[Entries taken from a collection]
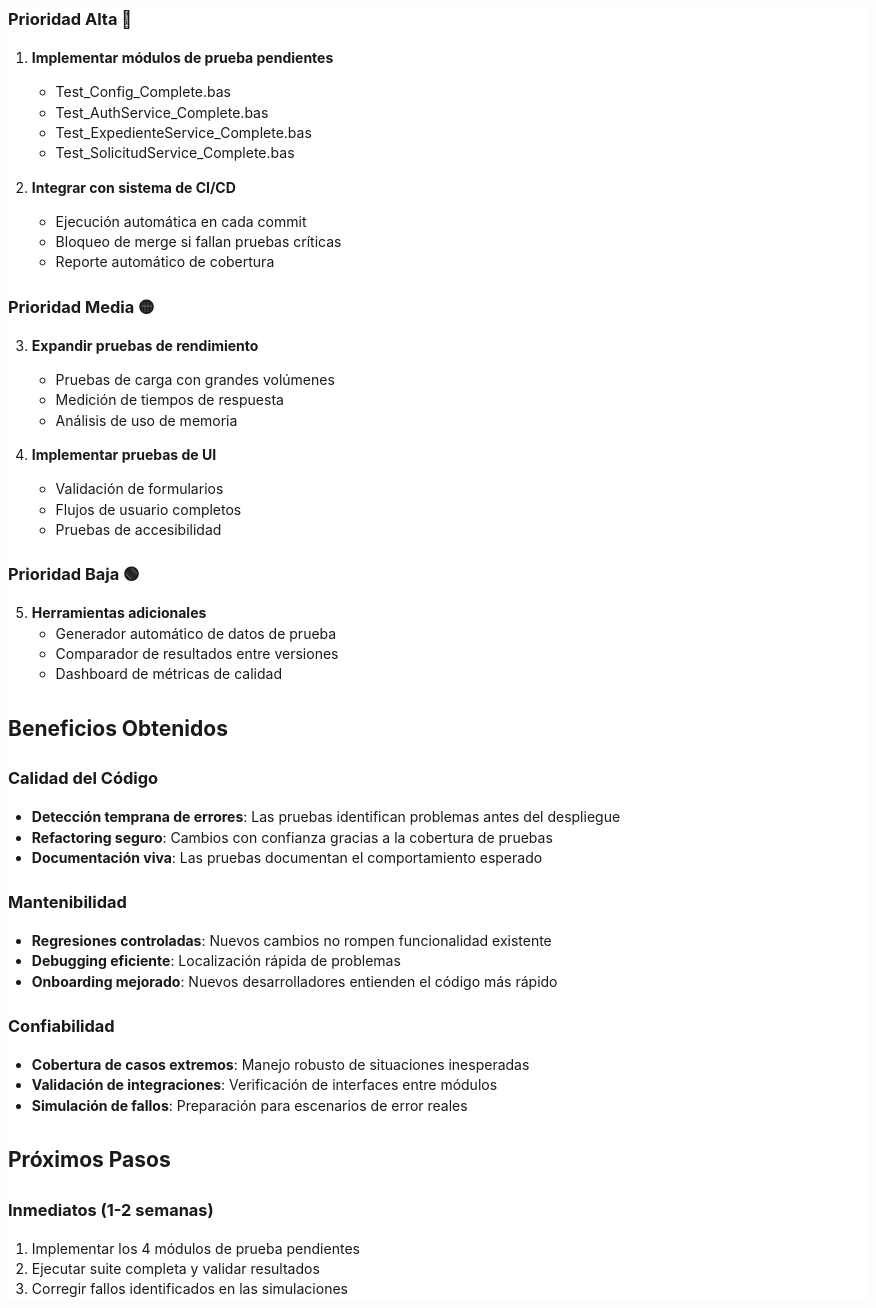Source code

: ### Prioridad Alta 🔴
1. **Implementar módulos de prueba pendientes**
   - Test_Config_Complete.bas
   - Test_AuthService_Complete.bas
   - Test_ExpedienteService_Complete.bas
   - Test_SolicitudService_Complete.bas

2. **Integrar con sistema de CI/CD**
   - Ejecución automática en cada commit
   - Bloqueo de merge si fallan pruebas críticas
   - Reporte automático de cobertura

### Prioridad Media 🟡
3. **Expandir pruebas de rendimiento**
   - Pruebas de carga con grandes volúmenes
   - Medición de tiempos de respuesta
   - Análisis de uso de memoria

4. **Implementar pruebas de UI**
   - Validación de formularios
   - Flujos de usuario completos
   - Pruebas de accesibilidad

### Prioridad Baja 🟢
5. **Herramientas adicionales**
   - Generador automático de datos de prueba
   - Comparador de resultados entre versiones
   - Dashboard de métricas de calidad

## Beneficios Obtenidos

### Calidad del Código
- **Detección temprana de errores**: Las pruebas identifican problemas antes del despliegue
- **Refactoring seguro**: Cambios con confianza gracias a la cobertura de pruebas
- **Documentación viva**: Las pruebas documentan el comportamiento esperado

### Mantenibilidad
- **Regresiones controladas**: Nuevos cambios no rompen funcionalidad existente
- **Debugging eficiente**: Localización rápida de problemas
- **Onboarding mejorado**: Nuevos desarrolladores entienden el código más rápido

### Confiabilidad
- **Cobertura de casos extremos**: Manejo robusto de situaciones inesperadas
- **Validación de integraciones**: Verificación de interfaces entre módulos
- **Simulación de fallos**: Preparación para escenarios de error reales

## Próximos Pasos

### Inmediatos (1-2 semanas)
1. Implementar los 4 módulos de prueba pendientes
2. Ejecutar suite completa y validar resultados
3. Corregir fallos identificados en las simulaciones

AIM OF THE EXERCISE =>
Echo every one of the lines above exactly, character for character, but leave the pictures out of your answer.

PROBLEM SOLUTION =>
Source code

: ### Prioridad Alta 🔴
1. **Implementar módulos de prueba pendientes**
   - Test_Config_Complete.bas
   - Test_AuthService_Complete.bas
   - Test_ExpedienteService_Complete.bas
   - Test_SolicitudService_Complete.bas

2. **Integrar con sistema de CI/CD**
   - Ejecución automática en cada commit
   - Bloqueo de merge si fallan pruebas críticas
   - Reporte automático de cobertura

### Prioridad Media 🟡
3. **Expandir pruebas de rendimiento**
   - Pruebas de carga con grandes volúmenes
   - Medición de tiempos de respuesta
   - Análisis de uso de memoria

4. **Implementar pruebas de UI**
   - Validación de formularios
   - Flujos de usuario completos
   - Pruebas de accesibilidad

### Prioridad Baja 🟢
5. **Herramientas adicionales**
   - Generador automático de datos de prueba
   - Comparador de resultados entre versiones
   - Dashboard de métricas de calidad

## Beneficios Obtenidos

### Calidad del Código
- **Detección temprana de errores**: Las pruebas identifican problemas antes del despliegue
- **Refactoring seguro**: Cambios con confianza gracias a la cobertura de pruebas
- **Documentación viva**: Las pruebas documentan el comportamiento esperado

### Mantenibilidad
- **Regresiones controladas**: Nuevos cambios no rompen funcionalidad existente
- **Debugging eficiente**: Localización rápida de problemas
- **Onboarding mejorado**: Nuevos desarrolladores entienden el código más rápido

### Confiabilidad
- **Cobertura de casos extremos**: Manejo robusto de situaciones inesperadas
- **Validación de integraciones**: Verificación de interfaces entre módulos
- **Simulación de fallos**: Preparación para escenarios de error reales

## Próximos Pasos

### Inmediatos (1-2 semanas)
1. Implementar los 4 módulos de prueba pendientes
2. Ejecutar suite completa y validar resultados
3. Corregir fallos identificados en las simulaciones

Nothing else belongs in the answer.